No severe injuries were reported.

The absence of sprinklers in the car park has been highlighted.

Hopkinson remarked that sprinklers may have made a positive impact on this incident.

In alignment with these concerns, Javeria Hussain, chair of Luton Rising, the owning company of the airport, stated they would be collaborating closely with various stakeholders for quick recovery.

BAFSA’s insights on modern fire risks

The recent Luton Airport fire incident has reignited discussions about the need for advanced fire safety measures in modern infrastructure.

Ali Perry, BAFSA’s chief executive, shared the organisation’s stance: “Almost all modern cars are significantly larger, more massive and contain much greater amounts of plastic than ever before.

“They produce fires which are larger and propagate much faster than was previously possible.”

When touching on the challenges posed by electric vehicles, Perry added: “When electric vehicles catch fire, for example, they can produce intense horizontal flames that may ignite adjacent vehicles and create large conflagrations that can eventually result in structural failure and collapse of the building concerned, making it difficult for firefighters to control the fire.”

Perry further emphasised the importance of revisiting fire safety regulations: “Current guidance on fire precautions in the construction of car parks listed in Approved Document B of the Building Regulations for England and Wales and Scottish Technical Standards do not currently require that sprinklers be installed.

It is BAFSA’s opinion, that this advice does not fully take into account the greater fire load of modern vehicles.”

CROSS-UK advocates for comprehensive investigations

CROSS-UK, a reputed entity in structural safety, weighed in on the Luton Airport fire incident, emphasising the significance of thorough investigations.

Dr Alastair Soane, Principal Consultant for CROSS-UK, commented: “Fires in car parks are not uncommon, but a fire of this magnitude is rare.

“A full investigation will be required to understand what has happened. We do not yet know the reasons for this fire and structural damage to this multi-storey car park.”

He further emphasised the importance of patience and due diligence: “While we await further news from the site regarding the cause of this fire and the impact on the structure it is inappropriate to speculate.

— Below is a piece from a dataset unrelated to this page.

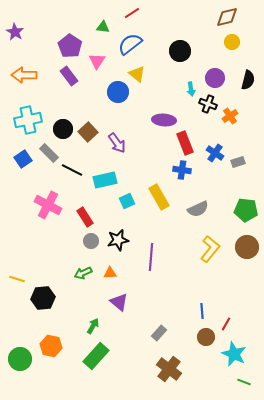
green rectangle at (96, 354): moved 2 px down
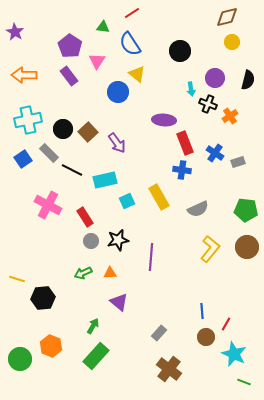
blue semicircle at (130, 44): rotated 85 degrees counterclockwise
orange hexagon at (51, 346): rotated 10 degrees clockwise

“When details on the fire are available, we will help to disseminate lessons learned so that similar events can be prevented in future.”

IFSJ Comment

The Luton Airport fire raises pertinent questions about current fire safety measures, especially in modern multi-storey car parks.

The potential absence of sprinklers, as highlighted by the fire incident, underlines the urgency to reconsider existing fire safety regulations.

As vehicles become more advanced, with larger sizes and more plastic components, the risks of substantial fires increase.

This incident serves as a wake-up call for stakeholders to take proactive steps in ensuring safety in such structures.